Adv. Keren Horowitz and Adv. Shay Zilberberg presented our petition in the court to include women in the council for the Chief Rabbinate, this week. While it was not accepted this time, it was still a success in that we were encouraged to appeal again in the future, and it was acknowledged that the current exclusion of women in the council is unacceptable and that a change has to be made.
Last week, an important ruling was made in the struggle for appropriate representation of women in the religious institutions, in the framework of a petition filed by the Rackman Center and Ne’emanei Torah v’Avodah, demanding the selection of women within the framework of the ten rabbis appointed to the electing assembly.
Adv. Keren Horowitz and Adv.
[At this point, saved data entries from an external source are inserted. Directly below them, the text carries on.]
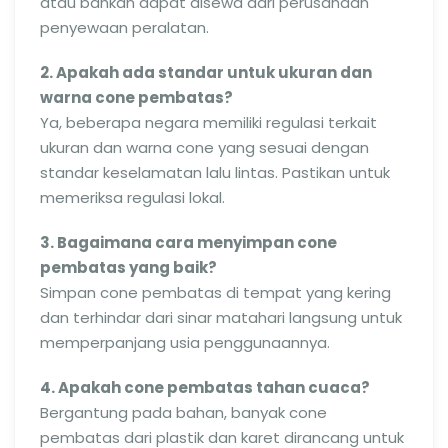
atau bahkan dapat disewa dari perusahaan
penyewaan peralatan.
2. Apakah ada standar untuk ukuran dan
warna cone pembatas?
Ya, beberapa negara memiliki regulasi terkait
ukuran dan warna cone yang sesuai dengan
standar keselamatan lalu lintas. Pastikan untuk
memeriksa regulasi lokal.
3. Bagaimana cara menyimpan cone
pembatas yang baik?
Simpan cone pembatas di tempat yang kering
dan terhindar dari sinar matahari langsung untuk
memperpanjang usia penggunaannya.
4. Apakah cone pembatas tahan cuaca?
Bergantung pada bahan, banyak cone
pembatas dari plastik dan karet dirancang untuk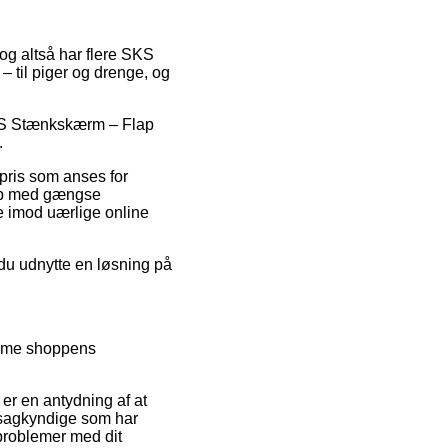
og altså har flere SKS
 til piger og drenge, og
 SKS Stænkskærm – Flap
.
spris som anses for
Køb med gængse
de imod uærlige online
 du udnytte en løsning på
kimme shoppens
 er en antydning af at
 sagkyndige som har
s problemer med dit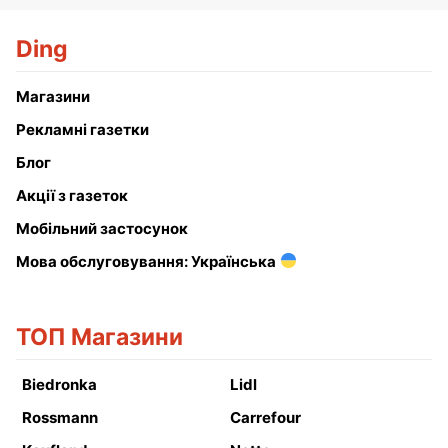
Ding
Магазини
Рекламні газетки
Блог
Акції з газеток
Мобільний застосунок
Мова обслуговування: Українська
ТОП Магазини
Biedronka
Lidl
Rossmann
Carrefour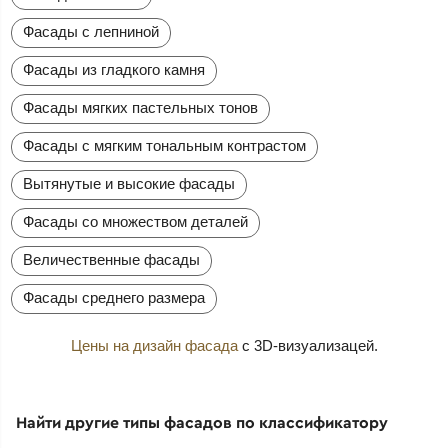
Фасады с лепниной
Фасады из гладкого камня
Фасады мягких пастельных тонов
Фасады с мягким тональным контрастом
Вытянутые и высокие фасады
Фасады со множеством деталей
Величественные фасады
Фасады среднего размера
Цены на дизайн фасада
с 3D-визуализацей.
Найти другие типы фасадов по классификатору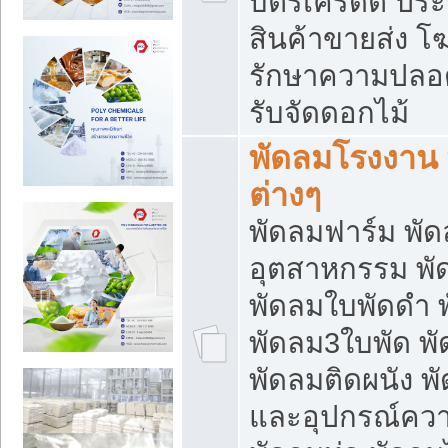
บัตรเครดิต ประก
สินค้าขายส่ง โฆ
รักษาความปลอดภั
รับจัดดอกไม้
พัดลมโรงงาน พ
ต่างๆ
พัดลมฟาร์ม พั
อุตสาหกรรม พั
พัดลมใบพัดดำ 
พัดลม3ใบพัด 
พัดลมติดผนัง พั
และอุปกรณ์ความ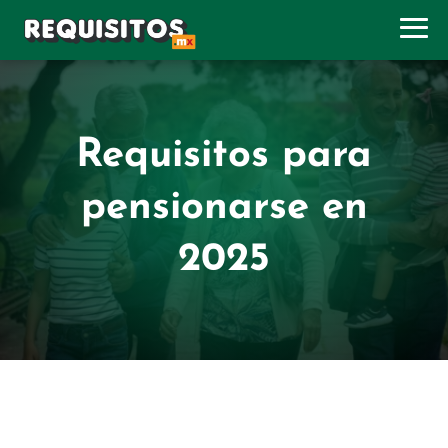
Requisitos para
pensionarse en
2025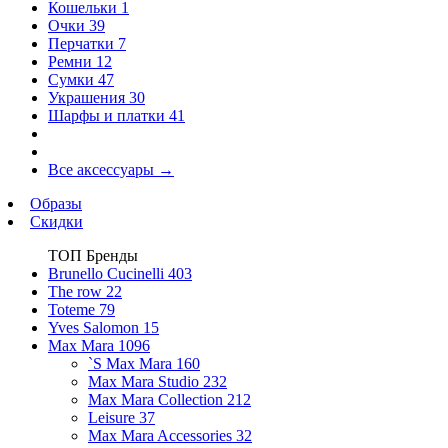
Кошельки
1
Очки
39
Перчатки
7
Ремни
12
Сумки
47
Украшения
30
Шарфы и платки
41
Все аксессуары
→
Образы
Скидки
ТОП Бренды
Brunello Cucinelli
403
The row
22
Toteme
79
Yves Salomon
15
Max Mara
1096
`S Max Mara
160
Max Mara Studio
232
Max Mara Collection
212
Leisure
37
Max Mara Accessories
32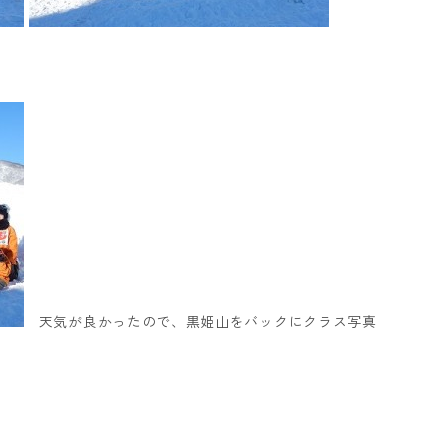
天気が良かったので、黒姫山をバックにクラス写真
Shay Zilberberg of the Rackman Center represented the petition.
Despite the disappointment in dismissing the petition out of hand (for reasons of delay), the three judges were united in a clear statement about the merits of our arguments, and all three of them actually invited us to appeal again at the next round of elections to the Chief Rabbinate Council, and even promised that the petition will be heard on these merits , and we will not find ourselves trapped again in a catch 22 – in the words of Justice Handel.
The Supreme Court recognizes that the inappropriate situation of the lack of representation of women in the assembly that elects the Chief Rabbinate Council, as well as the Chief Rabbis, is shameful, and even if our petition was accepted, the Supreme Court judges declared that even then, it was only a request for a tiny representation. Furthermore, both Justice Hendel and Justice Barak’s remarks indicated a readiness for broad interpretation of the term “rabbi,” which allows for the inclusion of a woman so long as she has a broad Torah education and is a respected leader in Torah and Halacha.